- The paper proposes a Bayesian nonparametric framework that eliminates the need to predefine the number of skills via a dynamic Dirichlet Process approach.
- It employs variational inference with a Gumbel-Softmax reparameterization to optimize option policies and termination functions in hierarchical RL.
- Empirical results in proof-of-concept and Atari environments demonstrate the model's high adaptability and superior performance against fixed-skill baselines.
Bayesian Nonparametrics for Offline Skill Discovery
Introduction
The paper "Bayesian Nonparametrics for Offline Skill Discovery" addresses the challenge of skill discovery in the context of offline reinforcement learning (RL). In hierarchical RL frameworks, skills or low-level policies provide temporal abstraction, enhancing the learning process and facilitating complex behavior. While existing methods require prior specification of the number of skills (K), this paper proposes a Bayesian nonparametric approach that obviates the necessity to predetermine K and dynamically adapts the skill set as learning progresses. This approach leverages variational inference and continuous relaxations, implementing a Dirichlet Process Mixture Model (DPMM) inspired structure. Empirical results demonstrate its superiority over state-of-the-art skill discovery algorithms in various environments.
Methodology
Model Setup
Reinforcement learning skills are represented within an options framework, comprising initiation sets, policies, and termination functions. The high-level policy controls when options should be initiated and terminated. In this work, a shared high-level policy across expert-generated trajectories is assumed, which does not depend on the specific state. This simplification allows for a Bayesian treatment of η (the policy over options), modeled with a nonparametric infinite dimensional vector using a stick-breaking process.
Variational Inference
The paper employs variational inference to handle the intractability of direct posterior computation. The ELBO (Evidence Lower Bound) is maximized, facilitating the differentiation required to optimize the model parameters θ (option policies and termination functions) and ϕ (variational parameters for posterior approximation). The approximate posterior assumes a structure, respecting the conditional independences of a graphical model and uses the Gumbel-Softmax distribution to handle categorical latent variables within a reparameterizable framework.
Nonparametric Extension
The nonparametric aspect is achieved by employing a GEM(α) prior over options η. This facilitates working with an infinite number of potential skills, incrementing K as needed based on utilization across trajectories, following a heuristic method based on usage statistics. This process dynamically increases the model's capacity to adapt to complex environments without explicit specification of K, improving adaptability and performance across diverse RL tasks.
Results
Proof-of-Concept Environment
In a controlled environment designed to verify capability, the model successfully infers a sufficient number of options to capture the expert behavior, scaling well with increasing vocabulary size of agent inputs. Without manual tuning, the method consistently recovered the correct number of options to fulfill the task requirements, emphasizing its potential for cases where the number of requisite skills is not known a priori.
Figure 1: Results for our proof-of-concept environment.
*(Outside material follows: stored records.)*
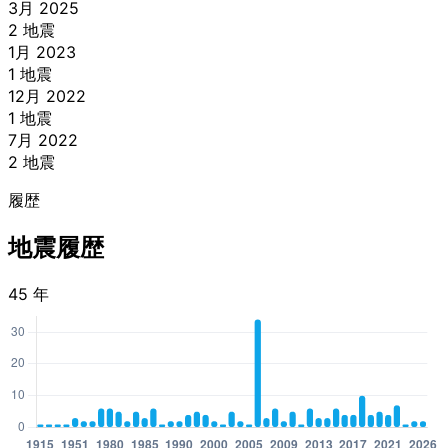
3月 2025
2 地震
1月 2023
1 地震
12月 2022
1 地震
7月 2022
2 地震
履歴
地震履歴
45 年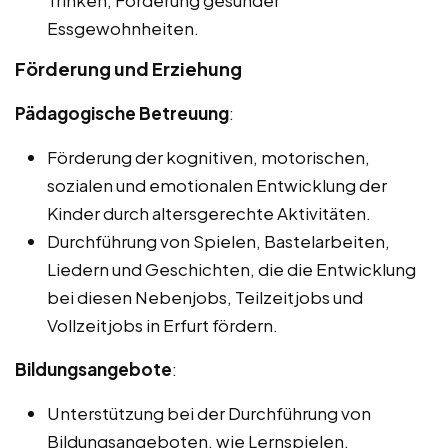
Trinken, Förderung gesunder
Essgewohnheiten.
Förderung und Erziehung
Pädagogische Betreuung
:
Förderung der kognitiven, motorischen,
sozialen und emotionalen Entwicklung der
Kinder durch altersgerechte Aktivitäten.
Durchführung von Spielen, Bastelarbeiten,
Liedern und Geschichten, die die Entwicklung
bei diesen Nebenjobs, Teilzeitjobs und
Vollzeitjobs in Erfurt fördern.
Bildungsangebote
:
Unterstützung bei der Durchführung von
Bildungsangeboten, wie Lernspielen,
The model successfully recovers and utilizes a sufficient number of options aligning with theoretical expectations.
Atari Environments
Extensive evaluation in several Atari games demonstrated that the proposed model outperformed existing baselines such as DDO and CompILE. By using nonparametric skill discovery, the model achieved comparable or superior performance without pre-specifying the number of skills, achieving high adaptability across varying gameplay dynamics.





Figure 2: Results for Atari environments highlighting the competitiveness of the nonparametric model against fixed K baselines.
Conclusion
The paper presents an effective strategy for skill discovery employing a Bayesian nonparametric framework, which leads to a flexible and adaptive learning system that can dynamically adjust to complex environments. By eliminating the requirement to preset the number of skills, the method reduces the burden of hyperparameter tuning and adapts naturally to varying tasks. This work opens avenues for extending nonparametric techniques in hierarchical reinforcement learning settings, promoting the development of more generalized and autonomous systems.






Figure 3: The progression of mean rewards illustrating learning efficiency with and without entropy regularizers, showcasing the robustness and adaptability of the model.